[lbo-talk] PNHP on a Legislated Medical loss ratio

Michael Pollak mpollak at panix.com
Thu Dec 31 17:47:36 PST 2009


[Another reform trick that sounds good but is actually bad when you parse the details]

[Article by Kaiser Health followed by commentary by PNHP Facebook Group]

<begin Kaiser Article>

http://www.kaiserhealthnews.org/Stories/2009/December/20/insurers.aspx

Democrats Move To Regulate How Insurers' Spend Customers' Money By Julie Appleby Kaiser Health News December 20, 2009

Both the House measure and the newly recast Senate bill would force insurers to spend the vast majority of premium revenue on medical care for their customers, reducing the amount available for profits, executive salaries, sales and administration. The Senate bill would require insurers to spend at least 80 percent on medical care and quality improvements (85 percent minimum for plans sold to large groups), while the House bill specifies 85 percent.

Congressional supporters say those provisions would pressure insurance companies to be more efficient and help restrain price increases. But even some advocates say companies could game the system by broadly defining medical costs, for example. And spending limits alone may not stop insurers from raising rates. When New York State tried to limit non-medical care spending, many insurers companies complied -- but still instituted double-digit rate increases.

<End Kaiser Article>

<Begin PNP commentary>

If we are serious about providing everyone with health care while controlling costs, it is imperative that we reduce the profound administrative waste of our current fragmented system of financing health care.

Insurers consume typically about 18 percent of premium dollars (range 8 to 30 percent or sometimes even 50 percent), and they place an administrative burden on physicians and hospitals that consumes *another* 12 percent or so of the premium dollar. Thus about one-fourth to one-third of premiums paid to private insurers are largely wasted on just the administration of the health care finances.
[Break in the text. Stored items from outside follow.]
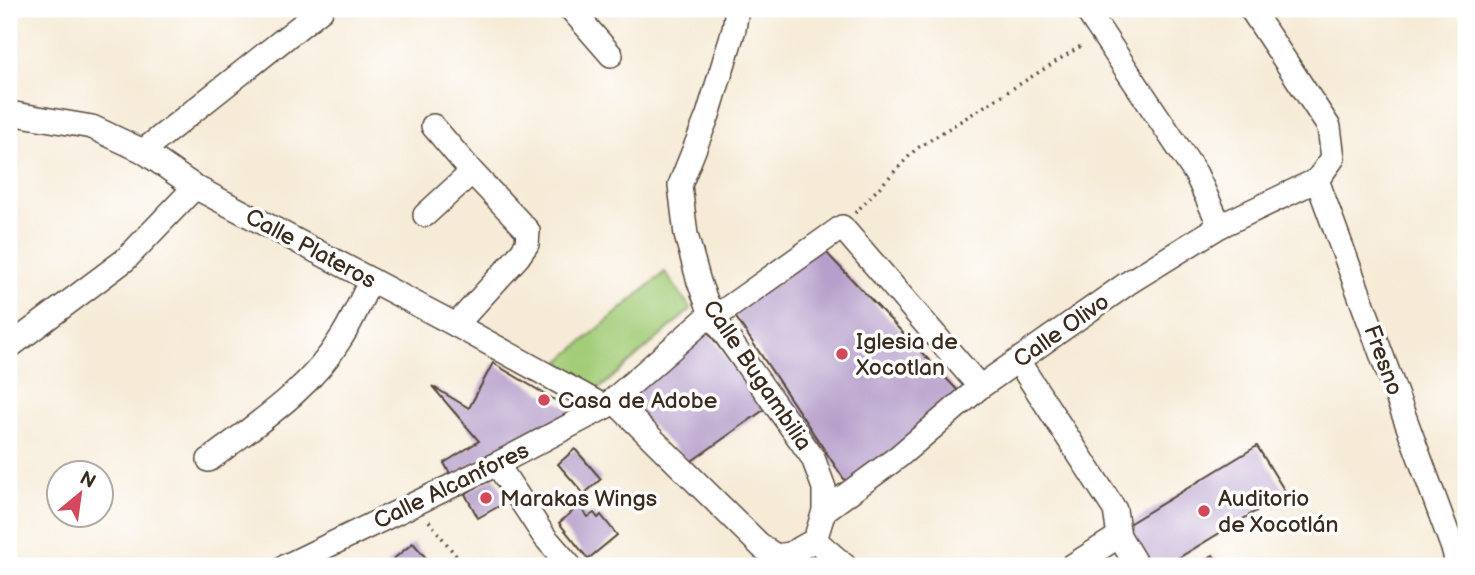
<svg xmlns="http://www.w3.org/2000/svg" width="1475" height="575" viewBox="0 0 1475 575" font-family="'Balsamiq Sans',sans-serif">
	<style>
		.green { fill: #a4cd79; stroke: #707c4c; stroke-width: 2 }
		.building { fill: #b69fca }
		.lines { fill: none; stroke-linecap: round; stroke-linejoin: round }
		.minor-casing { stroke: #57473a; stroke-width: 26 }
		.path { stroke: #57473a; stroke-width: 3.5; stroke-dasharray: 2 5; stroke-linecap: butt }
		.minor { stroke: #fff; stroke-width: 23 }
		.poi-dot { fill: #d1495b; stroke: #fff; stroke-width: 2.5 }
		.labels { text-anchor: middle; stroke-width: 7; stroke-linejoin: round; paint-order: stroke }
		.street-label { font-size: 23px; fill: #3b2a1e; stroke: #fff }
		.poi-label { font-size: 23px; fill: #3b2a1e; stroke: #fff; text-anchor: start }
	</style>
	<rect width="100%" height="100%" fill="#fff"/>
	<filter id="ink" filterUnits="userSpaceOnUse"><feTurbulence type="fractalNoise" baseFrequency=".0143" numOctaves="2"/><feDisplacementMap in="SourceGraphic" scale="14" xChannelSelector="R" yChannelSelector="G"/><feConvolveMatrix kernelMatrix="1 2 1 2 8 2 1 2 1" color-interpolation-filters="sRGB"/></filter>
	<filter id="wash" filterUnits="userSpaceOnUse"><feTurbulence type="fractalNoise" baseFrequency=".00686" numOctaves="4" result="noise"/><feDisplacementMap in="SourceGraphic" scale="28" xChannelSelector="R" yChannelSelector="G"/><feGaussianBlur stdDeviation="1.57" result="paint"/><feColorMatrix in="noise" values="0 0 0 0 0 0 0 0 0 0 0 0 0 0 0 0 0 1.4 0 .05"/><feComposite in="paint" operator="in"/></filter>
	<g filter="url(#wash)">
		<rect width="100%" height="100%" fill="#f6ebd7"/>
		<path class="green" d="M665,272L691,309L590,397L560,361Z"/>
		<g id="blocks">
			<g class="building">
				<path d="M821,247L963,396L850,488L733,313Z"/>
				<path d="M706,329L765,409L689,463L624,398Z"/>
				<path d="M493,363L573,411L538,429L512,445L486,456L452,477L444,463L479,441L432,386L469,408Z"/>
				<path d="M1257,446L1286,493L1165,566H1145L1122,528Z"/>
				<path d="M575,449L601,479L584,494L558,464Z"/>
				<path d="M494,477L508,501L478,518L465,494Z"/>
				<path d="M579,506L588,517L594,513L598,518L601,515L617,535L588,559L559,523Z"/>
				<path d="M413,543L433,566H385Z"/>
				<path d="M1213,555L1220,566H1195Z"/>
			</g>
		</g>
	</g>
	<g filter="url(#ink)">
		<use href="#blocks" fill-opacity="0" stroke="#57473a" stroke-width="2"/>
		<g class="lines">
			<g class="minor-casing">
				<g id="minor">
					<path d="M571,9L611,55"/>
					<path d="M737,9L734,29L708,115L680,185L686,235L699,282L711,314L813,458L824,488V511L815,540"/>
					<path d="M1086,9L1196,174L1220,226"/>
					<path d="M1251,9L1329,127L1333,158L1317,180L1454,551L1457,566"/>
					<path d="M9,113L92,127L143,151L195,187L456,325L605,407"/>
					<path d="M433,126L472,172L528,231L527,244L518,257L456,325"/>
					<path d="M143,151L322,9"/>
					<path d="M425,215L472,172"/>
					<path d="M9,347L125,260L195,187"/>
					<path d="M1018,361L1115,510L1119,536L1137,566"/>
					<path d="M613,400L762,547L776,556L790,554L815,540"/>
					<path d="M209,460C257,423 309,391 341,338C353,320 361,299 371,280"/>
					<path d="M497,464L544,536L570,566"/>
					<path d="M824,511L898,457L980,387L1128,283L1220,226L1317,180"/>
					<path d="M815,540L845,566"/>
					<path d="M286,566L497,464L605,407L711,314L725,310L842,227L980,387"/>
					<path d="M1072,566L1119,536"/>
				</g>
			</g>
			<g class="path">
				<path d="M855,213L916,149L1084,44"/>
				<path d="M429,521L464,566"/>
			</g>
			<use href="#minor" class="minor"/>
		</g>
	</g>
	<g class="poi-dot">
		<circle cx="842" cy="354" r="7"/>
		<circle cx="544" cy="400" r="7"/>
		<circle cx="486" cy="498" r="7"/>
		<circle cx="1204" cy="511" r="7"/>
	</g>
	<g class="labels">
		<g class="street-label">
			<text transform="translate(311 248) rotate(28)" y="8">Calle Plateros</text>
			<text transform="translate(1061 330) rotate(-35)" y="8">Calle Olivo</text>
			<text transform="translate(1384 360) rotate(70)" y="8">Fresno</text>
			<text transform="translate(758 375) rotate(56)" y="8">Calle Bugambilia</text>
			<text transform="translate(451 485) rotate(-26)" y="8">Calle Alcanfores</text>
		</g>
		<g class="poi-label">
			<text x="856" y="349">Iglesia de<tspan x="856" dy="26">Xocotlan</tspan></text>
			<text x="558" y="408">Casa de Adobe</text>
			<text x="500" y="506">Marakas Wings</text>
			<text x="1218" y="506">Auditorio<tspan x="1218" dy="26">de Xocotlán</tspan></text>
		</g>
	</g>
	<rect width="1475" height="575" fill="none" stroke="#fff" stroke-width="35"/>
	<g transform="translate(80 494) rotate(29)"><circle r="33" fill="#ffffff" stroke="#b1aaa5" stroke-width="2"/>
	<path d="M0-5L12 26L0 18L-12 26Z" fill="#d1495b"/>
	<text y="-10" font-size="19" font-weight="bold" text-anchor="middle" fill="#3b2a1e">N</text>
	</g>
</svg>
A single, universal, publicly-administered program can provide the same or better financing services for a small fraction of that level of administrative spending.

Congress and the Obama administration understand this waste, so what do they propose? They are going to limit the private insurers take of the premium to 15 to 20 percent, not much different from the typical 18 percent they are already consuming. And they will do very little to reduce the administrative burden placed on physicians and hospitals (suggesting that they use computers for billing, which they already do). Change we can believe in? Not much change here.

At our nearly intolerable level of health care spending, reducing this waste should have been one of the highest priorities during the reform process. It is unthinkable that we would allow the private insurance industry to continue to skim off a major portion of our health care dollars while inflicting this costly burden on the health care delivery system. Unthinkable, but that's exactly what Congress is doing.

Think a moment about the irony of Congress's decision to set in stone a medical loss ratio of 80 to 85 percent, meaning that they must spend that amount on patient care. That means that they have an ironclad guarantee, written into law, that they can keep 15 to 20 percent of the premiums they receive -- our health care dollars.

Think of what that means. Though a public financing program is designed to use our dollars efficiently through a public service model, private insurer financing is designed on a business model. That business model dictates that they do everything possible to maximize revenues and, of course, profits for the investor-owned companies.

By fixing the insurers' cut at a percentage of gross premium revenues, they can no longer reach down into the funds allocated for patient care, preventing medical loss ratios in the 50 to 80 percent range. The actual net revenues for the insurers would be the 15 to 20 percent that they keep.

If they can't glom on to more of the health care dollars actually spend on care, then how do they increase their revenues? Since their revenues are limited to a percentage based on how much is spent on health care, to increase their own net revenues they are highly incentivized to dramatically increase spending on health care! The more dollars they throw at health care, the more their net revenues grow since they receive a fixed percentage of all dollars spent.

Just imagine entrepreneurial innovation at work. They will encourage every imaginable program that they can label as patient care because they will receive a fixed percentage of the spending on those programs. Think of it: more expensive electronic medical records and information technology systems, more home health services with a motorized scooter for each level in the home, more costly high-tech services regardless of demonstrated value, higher-priced brand drugs instead of generics, six-figure biologics and cancer drugs, rewarding increased frequency and intensity of services, and, the clincher, blinders to the massive fraud that would be rewarded under this system!

The hurdle cleared by the Senate reform bill in the early morning hours today has made it quite likely that President Obama will be signing the bill within the next several weeks. This should not be construed as a signal for supporters of health care justice to go into hibernation!

There are many measures in this bill that will benefit the nation, but the fundamental structure of a dysfunctional, fragmented financing system based on private insurance plans is a disaster and cannot possibly achieve the goal of affordable, high quality care for everyone.

The mandate for individuals to purchase private health plans will not begin until 2014. We still have a window of opportunity to educate, intensify grassroots efforts, intensify coalition efforts, and get this thing fixed! But we can't wait for four more years to recharge our activism. Get off your duffs now!